— Problem to solve —
Please copy out the material word for word, from the line holding "Recent Posts" to the line holding "Aucun commentaire à afficher.", inclusive.
______
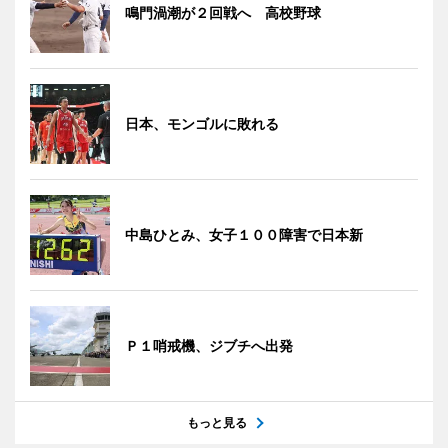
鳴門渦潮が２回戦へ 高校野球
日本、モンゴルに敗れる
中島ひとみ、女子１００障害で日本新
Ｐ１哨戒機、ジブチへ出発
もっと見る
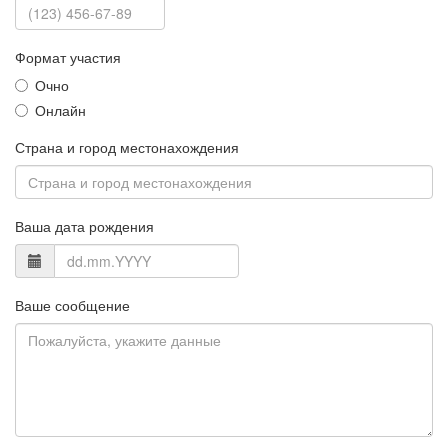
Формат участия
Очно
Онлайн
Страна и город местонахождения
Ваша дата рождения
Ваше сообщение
______
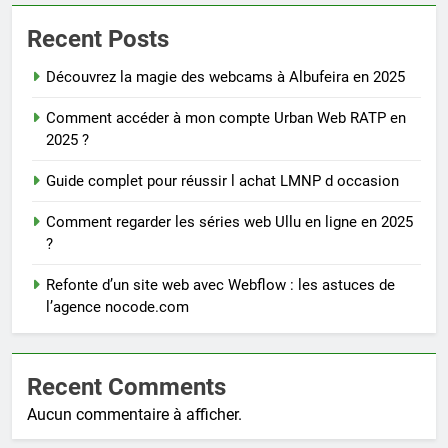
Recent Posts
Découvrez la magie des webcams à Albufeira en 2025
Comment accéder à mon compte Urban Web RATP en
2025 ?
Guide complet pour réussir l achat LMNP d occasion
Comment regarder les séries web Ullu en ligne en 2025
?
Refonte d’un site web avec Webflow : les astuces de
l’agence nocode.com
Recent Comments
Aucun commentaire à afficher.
______
— Finished exercise —
Recent Posts
Découvrez la magie des webcams à Albufeira en 2025
Comment accéder à mon compte Urban Web RATP en
2025 ?
Guide complet pour réussir l achat LMNP d occasion
Comment regarder les séries web Ullu en ligne en 2025
?
Refonte d’un site web avec Webflow : les astuces de
l’agence nocode.com
Recent Comments
Aucun commentaire à afficher.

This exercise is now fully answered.